- Genre: Reality Cooking show
- Created by: Paris Hilton
- Starring: Paris Hilton
- Country of origin: United States
- Original language: English
- No. of seasons: 1
- No. of episodes: 6

Production
- Executive producers: Paris Hilton; Aaron Saidman; Eli Holzman; Rebecca Hertz;
- Running time: 22–26 minutes
- Production companies: Slivington Manor Entertainment; The Intellectual Property Corporation;

Original release
- Network: Netflix
- Release: August 4, 2021

= Cooking with Paris =

American reality cooking show

Cooking with Paris is an American six-part reality cooking show presented by Paris Hilton. It was released on August 4, 2021, on Netflix. In January 2022, Netflix cancelled the series after its first season.

____________

* **EXERCISE TASK**
Print the stretch of the Cooking with Paris text from "Original release" through "its first season.", word for word. The lines that follow have no connection to the Cooking with Paris text.

* **DATA SHOWN**
____________

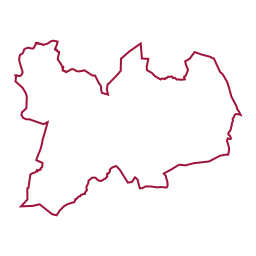 outline of Hawul, Borno, Nigeria
{"feature_id": "59680162B65118596491840", "entity_name": "Hawul", "entity_type": "district", "adm_level": 2, "iso_a3": "NGA", "parent_name": "Nigeria", "parent_adm1": "Borno", "projection": "natural_earth1", "projection_center": [12.218, 10.459], "detail": "fine", "context": "isolated", "style": "outline", "palette": "rose", "viewbox_px": 256, "rotation_deg": 0, "n_neighbors": 0, "source": "geoboundaries", "source_scale": "gbopen_adm2", "svg_char_len": 4999}
<svg xmlns="http://www.w3.org/2000/svg" viewBox="0 0 256 256"><path d="M15.4,75.4L16.1,76.3L15.5,81.0L15.6,81.5L22.5,87.7L25.5,92.6L26.7,96.2L26.8,99.9L26.6,100.9L26.4,108.2L22.0,112.3L21.4,114.8L23.2,118.0L26.2,119.2L28.4,119.4L29.1,119.2L43.4,124.2L47.7,122.1L43.3,137.6L42.7,139.1L42.7,139.3L42.6,139.6L42.1,143.2L40.5,149.2L38.6,153.8L37.6,156.4L36.8,158.1L36.3,160.2L42.5,162.9L42.4,163.6L42.5,164.1L42.5,164.7L42.3,165.3L42.2,165.8L42.2,166.2L41.9,166.5L41.9,167.0L41.9,167.4L41.1,167.9L40.6,168.4L40.4,168.8L40.4,169.2L40.6,169.4L40.6,169.6L40.2,169.7L39.5,169.8L38.5,170.4L37.8,171.0L37.7,170.2L37.1,170.0L36.3,171.3L34.8,172.5L31.3,173.8L30.3,174.9L28.5,187.7L28.5,187.8L27.9,187.9L27.3,188.6L27.4,199.5L21.0,206.4L32.7,205.9L39.6,204.3L52.1,214.2L56.6,215.3L59.7,210.6L63.7,206.5L67.7,204.1L74.3,202.1L75.4,199.2L76.0,199.4L77.1,198.3L78.2,197.0L79.2,196.3L79.9,196.4L80.3,196.1L80.6,195.8L80.8,195.2L81.2,194.7L81.9,194.7L82.7,194.4L83.5,194.0L85.0,193.8L84.8,193.1L85.1,192.4L85.8,191.5L87.0,190.2L86.4,188.2L86.5,186.9L87.0,185.6L87.8,184.2L88.2,183.2L88.4,182.2L88.5,180.7L89.3,180.0L92.0,177.8L94.0,177.6L94.9,177.6L95.7,177.8L96.3,178.7L97.8,179.9L99.2,180.8L100.4,180.8L101.2,181.0L102.1,180.4L103.5,179.7L104.4,178.8L105.4,178.7L106.1,177.5L107.2,176.7L107.2,175.7L107.1,173.7L108.0,173.3L108.6,173.4L109.7,171.9L110.0,171.0L109.8,169.6L111.7,167.8L115.6,166.1L116.5,166.3L119.7,169.6L123.0,174.9L127.9,182.6L131.9,182.0L135.0,177.3L137.5,179.5L139.8,188.3L142.3,188.1L145.7,186.4L151.1,186.5L157.4,187.4L161.1,187.0L164.5,187.4L166.6,187.5L167.4,186.4L167.6,185.2L167.5,183.0L167.2,180.7L166.3,178.6L166.1,177.2L165.9,176.0L163.8,173.5L171.2,169.5L179.1,164.7L185.4,165.3L193.9,163.2L208.9,161.5L220.1,155.7L226.0,154.6L228.1,154.7L228.5,152.9L228.9,151.2L229.2,148.8L228.6,146.2L228.0,144.1L227.4,142.0L227.0,141.0L227.2,139.7L227.8,138.4L229.1,138.9L230.6,139.0L230.9,138.1L230.5,137.1L229.9,135.8L229.1,135.0L228.3,134.4L228.3,133.4L229.0,132.0L230.1,130.8L231.0,128.7L231.2,126.8L231.9,125.1L231.7,123.7L232.5,122.0L232.9,121.0L232.7,119.6L232.8,118.4L233.5,117.8L234.0,116.8L234.3,115.9L234.7,115.0L235.8,114.0L236.7,114.1L239.1,114.4L240.6,114.9L239.9,113.5L239.1,111.7L237.8,110.1L237.0,108.3L236.1,105.4L234.1,101.9L233.0,99.5L231.8,97.5L231.1,95.6L230.1,91.6L229.5,89.6L227.7,83.4L226.9,81.6L223.1,74.9L221.8,73.4L220.3,72.3L218.6,68.8L214.0,58.7L209.2,56.5L202.1,54.7L194.6,52.1L189.6,58.8L185.2,61.3L185.7,64.1L188.0,69.9L185.8,75.7L184.4,76.4L184.2,76.5L184.1,77.0L184.1,77.3L184.1,77.5L184.3,77.7L184.3,77.8L184.6,78.2L184.6,78.4L184.8,79.1L184.8,79.4L183.8,79.5L180.3,79.8L180.1,79.5L178.5,79.5L178.0,79.4L177.8,79.4L177.3,79.3L176.8,79.5L176.5,79.5L176.2,79.2L175.9,78.9L175.5,78.4L175.1,78.0L174.8,77.8L174.4,77.7L173.9,77.9L173.4,78.0L173.0,78.1L172.7,77.7L172.5,77.3L172.3,76.8L171.8,76.6L171.3,76.5L171.0,76.6L170.2,76.7L169.7,76.8L169.2,76.8L168.7,76.8L168.3,76.7L168.1,76.7L167.9,76.9L167.6,77.2L167.3,77.4L167.1,77.7L166.8,77.8L166.4,78.1L166.1,78.2L165.4,78.2L165.1,78.4L165.1,78.8L164.9,79.1L164.5,79.1L164.0,78.8L163.4,78.6L162.9,78.7L162.4,78.7L161.8,78.7L161.3,78.8L160.6,79.5L154.7,76.0L152.0,73.0L147.0,70.2L146.7,66.4L147.3,64.1L148.3,58.9L141.9,58.5L140.7,43.5L129.4,51.4L122.0,57.9L121.0,58.6L120.7,70.8L116.6,75.6L108.7,83.6L107.7,84.1L106.8,89.4L108.1,94.6L102.0,92.9L101.1,90.0L101.1,86.8L100.3,84.9L99.0,83.4L95.1,75.6L94.7,75.5L92.4,75.5L84.3,70.2L83.4,70.5L82.6,70.9L81.5,71.0L79.1,71.4L76.6,71.2L74.4,69.7L72.7,69.1L71.1,69.3L69.8,70.2L67.7,71.4L65.8,72.2L65.7,72.0L65.6,71.8L65.6,71.7L65.4,71.5L65.4,71.4L65.2,71.3L65.1,71.2L65.0,71.3L64.9,71.2L64.7,71.2L64.4,70.9L63.9,70.9L63.7,70.8L63.4,70.7L63.1,70.5L63.0,70.4L62.9,70.4L63.0,70.2L62.9,70.0L62.9,69.9L62.9,69.7L62.8,69.4L62.7,69.2L62.5,68.8L62.6,68.7L62.8,68.6L62.9,68.4L62.8,68.1L62.7,68.0L62.7,67.8L62.7,67.7L62.8,67.7L62.8,67.4L62.8,67.5L63.0,67.6L63.2,67.4L63.2,67.2L63.0,67.3L63.0,67.2L62.8,66.9L62.7,66.9L62.6,67.1L62.4,67.1L62.4,66.9L62.5,66.7L60.0,62.7L57.7,59.2L58.4,55.4L58.6,54.8L58.7,54.5L59.0,53.5L59.1,53.3L59.1,52.9L58.9,52.3L59.0,51.9L58.8,51.9L58.6,51.8L58.2,51.8L57.7,51.7L57.4,51.5L57.3,51.3L57.4,51.1L57.2,50.8L57.1,50.5L56.9,50.1L56.7,49.8L56.5,49.7L56.4,49.6L56.2,49.7L56.1,49.9L56.1,50.0L55.9,50.1L55.7,50.1L55.4,49.9L55.2,49.7L55.3,49.3L55.1,49.0L54.9,48.8L55.1,48.3L55.5,47.8L56.7,45.1L57.6,41.6L53.3,40.7L51.1,41.2L47.2,43.8L44.4,44.4L43.2,45.0L43.0,44.9L42.7,44.8L42.5,44.5L42.3,44.5L41.9,44.4L41.5,44.0L41.3,43.9L41.0,44.1L40.6,44.1L40.1,44.0L39.8,43.7L39.6,43.8L38.6,43.8L38.3,43.1L38.0,43.0L37.7,43.0L37.1,43.5L36.8,43.4L36.5,43.2L36.4,42.8L36.0,42.8L35.8,43.2L35.3,45.4L34.7,46.1L34.0,47.3L33.4,48.5L31.8,48.4L30.3,48.3L29.5,48.0L28.7,47.7L28.1,47.8L27.4,48.0L26.0,48.3L24.1,49.5L23.3,52.2L22.6,53.4L21.5,54.1L20.1,54.8L19.6,56.5L19.3,58.4L19.2,60.0L19.4,61.3L19.9,63.0L20.3,64.0L20.6,65.5L21.1,66.8L21.4,68.2L22.2,70.4L22.6,72.2L22.2,73.7L21.2,75.1L19.7,76.2L18.6,75.8L17.5,75.8L16.5,75.2L15.4,75.4Z" fill="none" stroke="#9f1239" stroke-width="2"/></svg>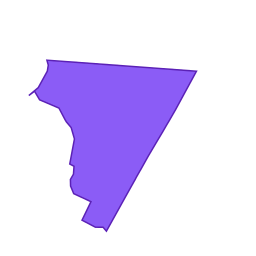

____________

* **TASK OUTPUT**
Original release
- Network: Netflix
- Release: August 4, 2021

= Cooking with Paris =

American reality cooking show

Cooking with Paris is an American six-part reality cooking show presented by Paris Hilton. It was released on August 4, 2021, on Netflix. In January 2022, Netflix cancelled the series after its first season.